There has, however, been much less academic attention paid to the recruitment of men into welfare services. There has been some work on the importance of relationships, including those between professionals and young men who offend, in supporting desistance from offending, but gender issues have rarely been interrogated, particularly in recent years (McNeill 2006). Notable exceptions include McElwee and Parslow’s (2003) autobiographical reflections on their roles as male carers in child care settings in Ireland; Green’s (2005) critical exploration of abuse in residential children’s homes in which she emphasises the importance of examining gender; Abrams, Anderson-Nathe and Aguilar’s (2008) consideration of constructions of masculinities in the context of juvenile correction: and Hicks’ (2008) critical interrogation of the male role model discourse within social work practice.

Each of these articles emphasises the importance of considering gender in these different welfare settings.
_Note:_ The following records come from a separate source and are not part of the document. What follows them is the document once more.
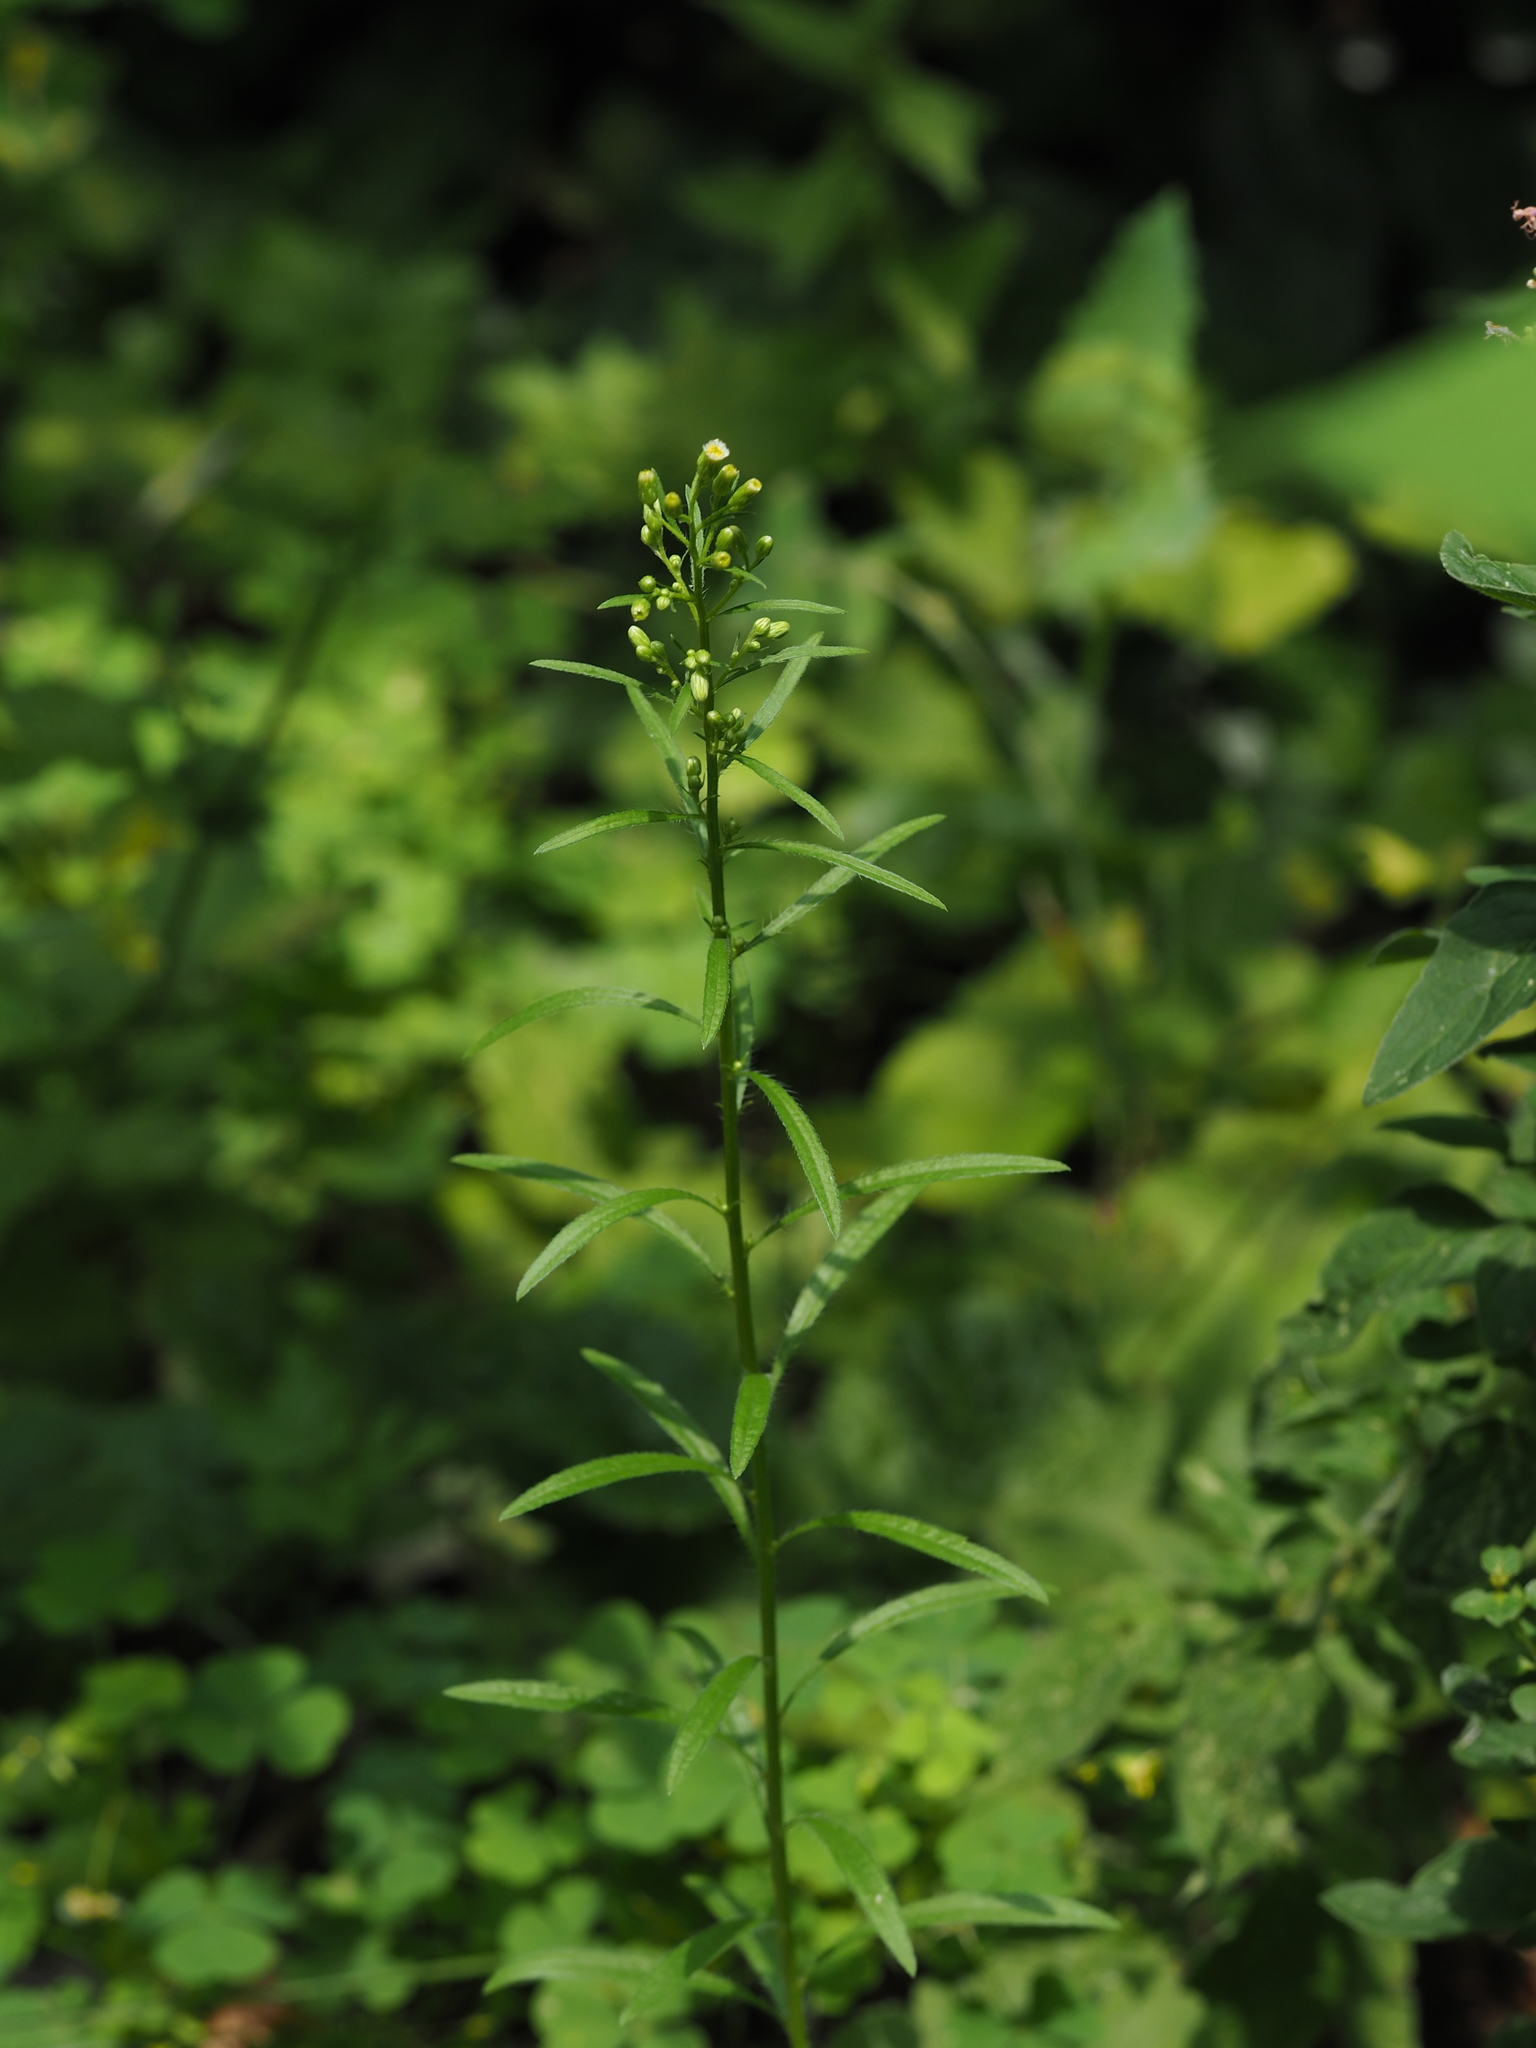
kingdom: Plantae
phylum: Tracheophyta
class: Magnoliopsida
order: Asterales
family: Asteraceae
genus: Erigeron
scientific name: Erigeron canadensis
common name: Canadian fleabane
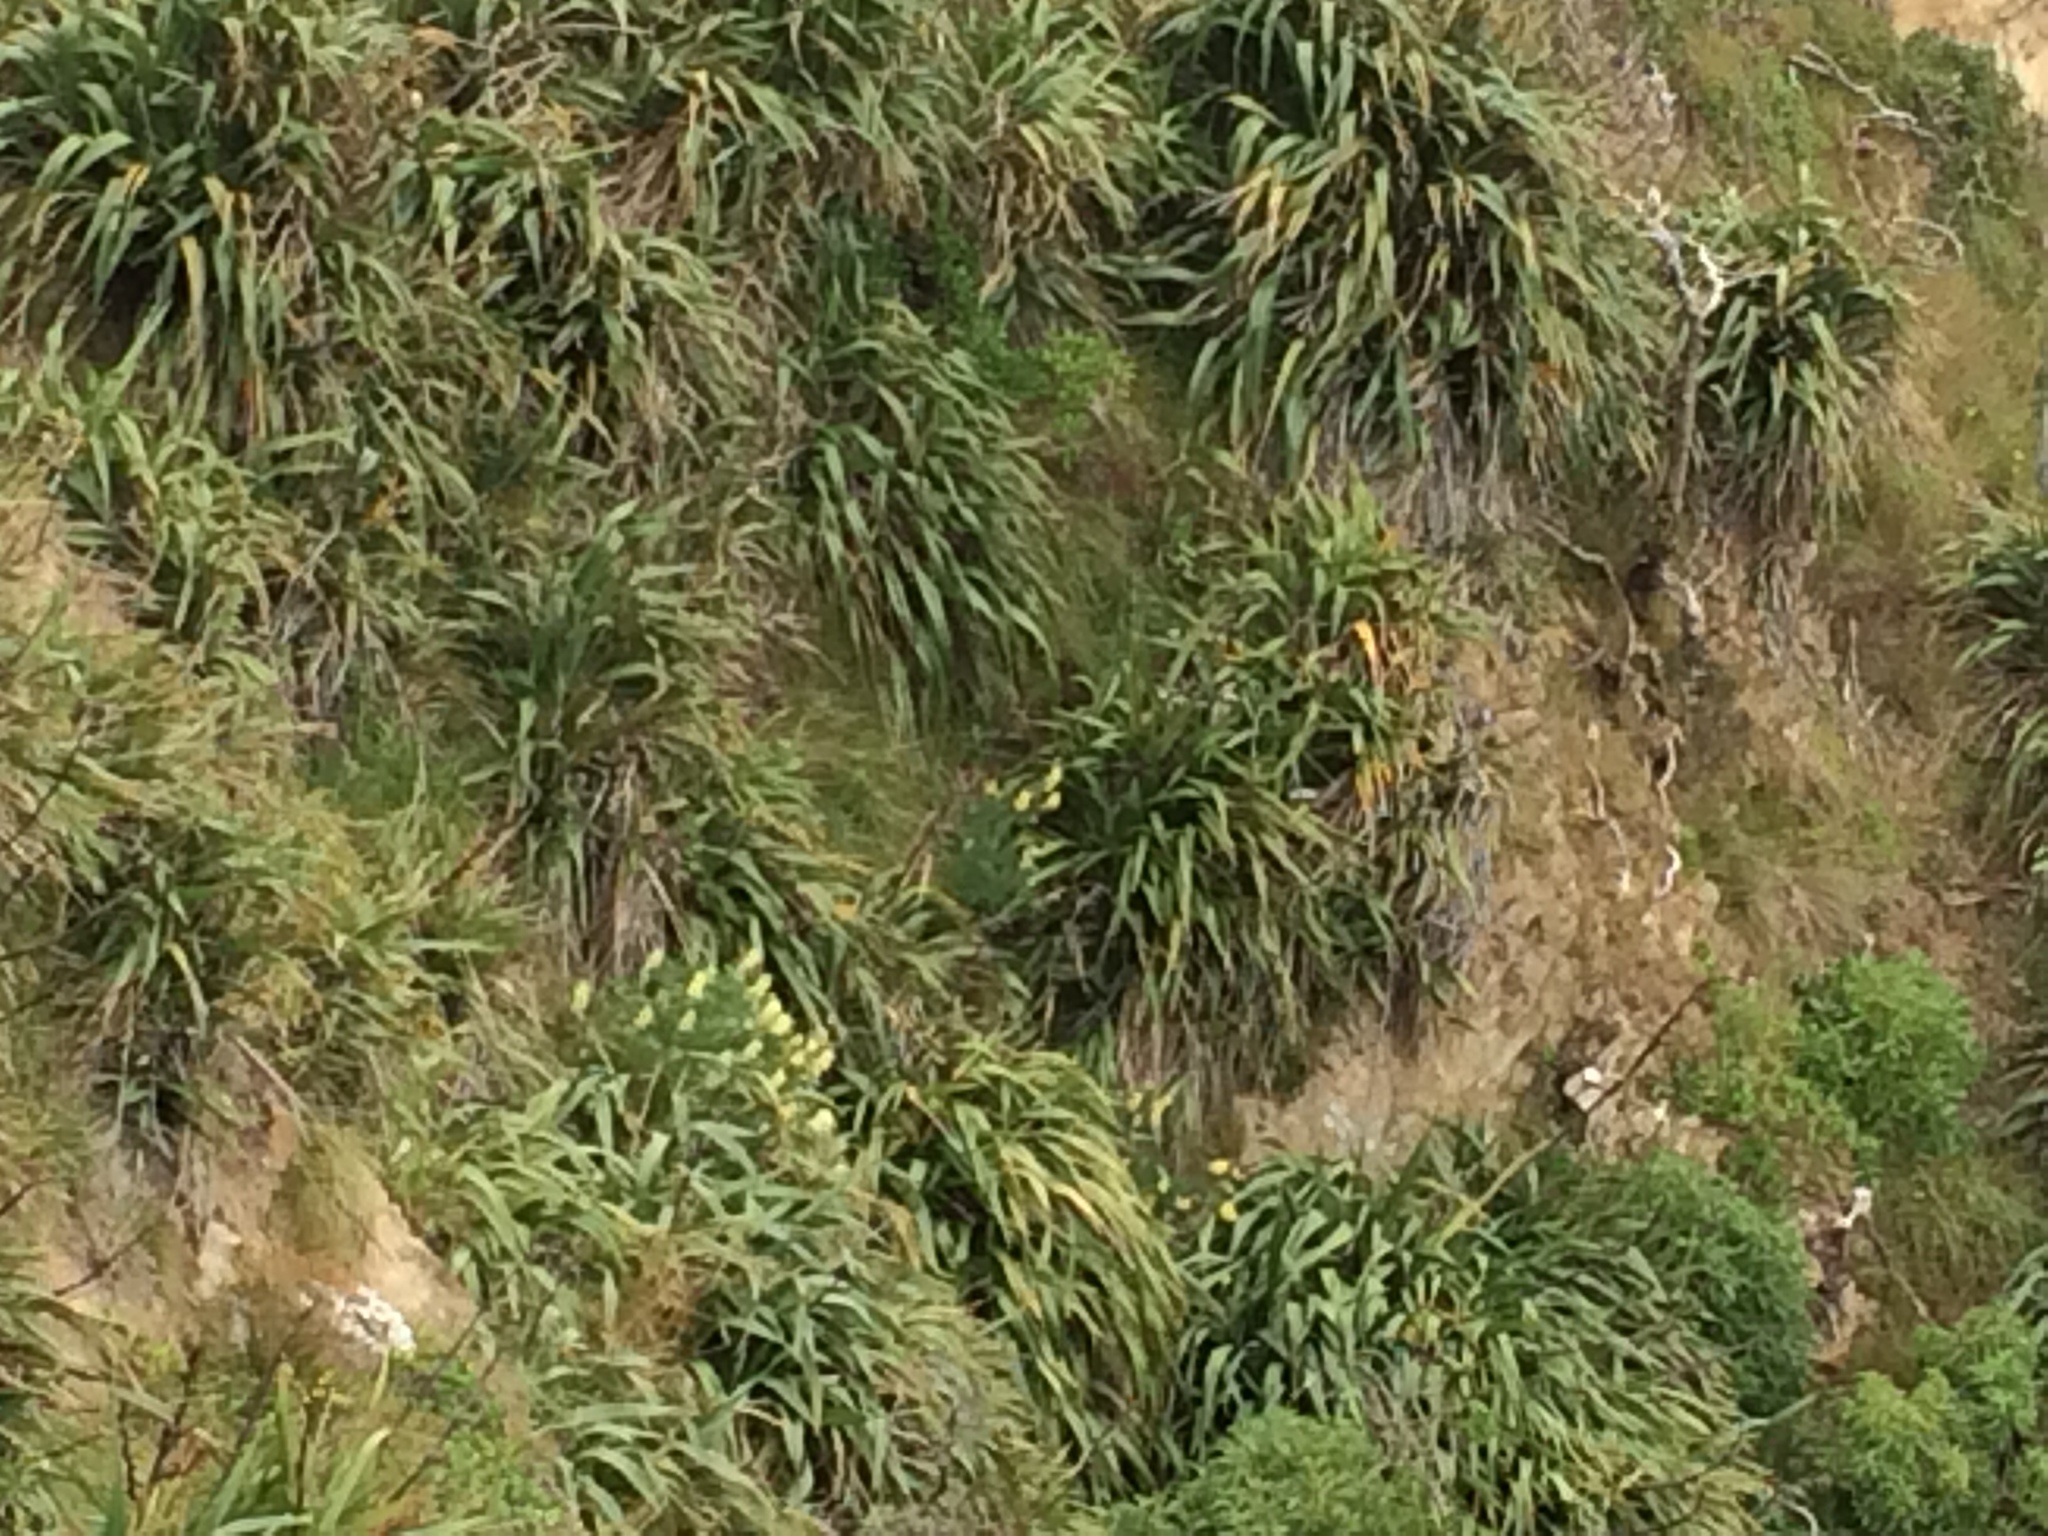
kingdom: Plantae
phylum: Tracheophyta
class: Magnoliopsida
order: Fabales
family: Fabaceae
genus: Lupinus
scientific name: Lupinus arboreus
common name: Yellow bush lupine
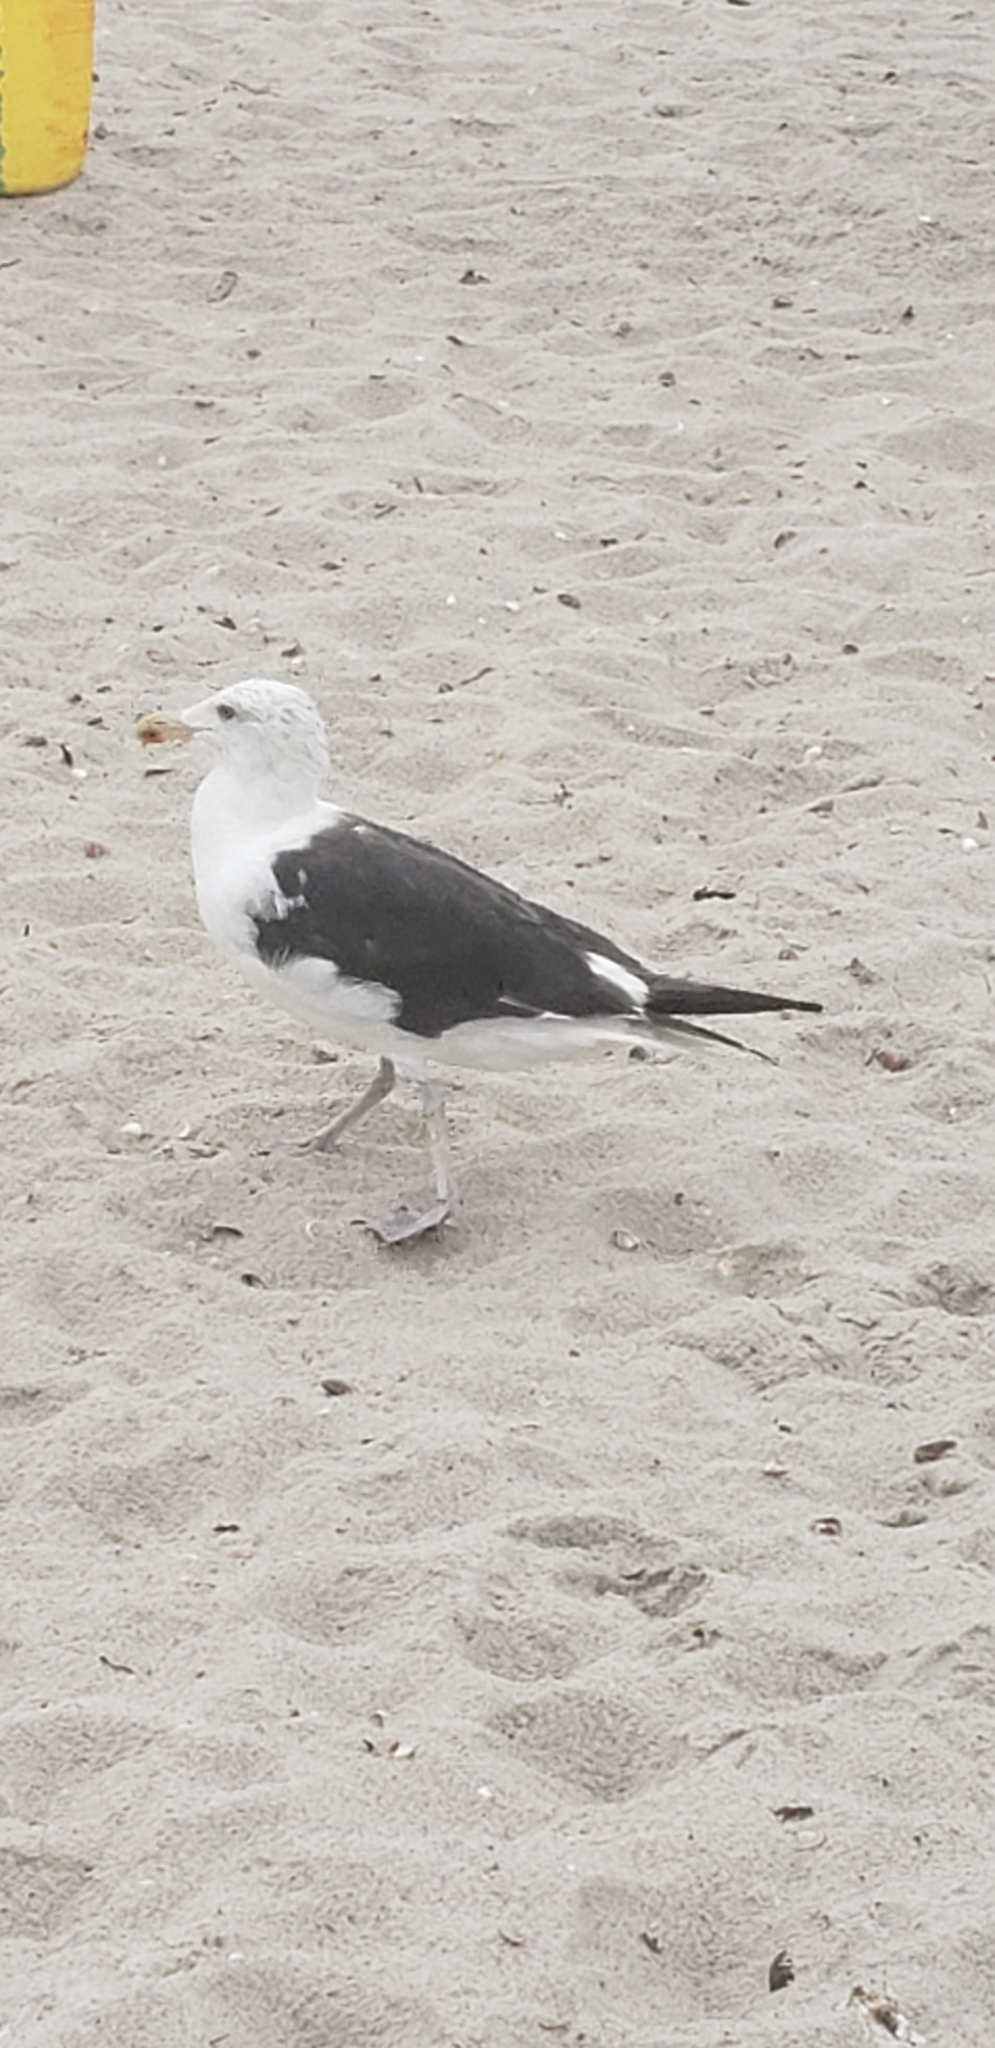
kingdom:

Seeking to contribute to this limited literature and to address the gap in existing knowledge, the Beyond Male Role Models? Gender Identities and Work With Young Men, research project, in which the authors are currently involved, is uniquely exploring gender relationships in a range of welfare settings run by the UK national charity, Action for Children. The project, a collaboration between The Open University and Action for Children, is funded by the ESRC and specifically examines the young men’s experienceof services (Popay et al. 1998) and the impact of the gender of the worker on relationships with young male service users. It exploreskey questions including 1) How do boys and young men in contact with services talk about and construct their interactions and relationships with male and female professionals? 2) What do they value in their relationships with workers and to what extent is this related to the gender of the worker? And 3) What do they identify as critical factors in developing good relationships? We are also interviewing young women as well as male and female staff to understand their perspectives on gender relations in welfare settings.

While limited and now dated, existing research about male workers in welfare settings indicates that the recruitment and involvement of more men, as a solution to the ‘problem’ of boys, is often based on a confused and essentialist understanding of men and masculinity. Cameron et al. (1999) explored gender-related issues that emerged when male workers were introduced to nurseries. They found that confusion was apparent among service users and workers about what workers were supposed to do: simply ‘be there’, model ‘different’ types of masculinity, or adopt gender-neutral approaches. Hudson (1987) also indicated that social welfare values and practices among male youth justice workers often reinforced and colluded with perceptions of ‘appropriate’ youthful masculinity, and marginalised female youth workers in the process. Robb (2001) identified a similar ambivalence in the attitudes of male childcare workers. More recently, the notion that positive male role models are one way in which the complex needs of vulnerable and at risk young men might be addressed, has also been explored (Campbell et al. 2011). Based on a study of a mixed group of thirty-one members of staff from eighteen different agencies who provide services to vulnerable young men in Northern Ireland, Campbell et al. (2011) found that a number of practitioners appealed for more sensitive approaches to improve services. This included providing positive male role models in order to address destructive performances of masculinity.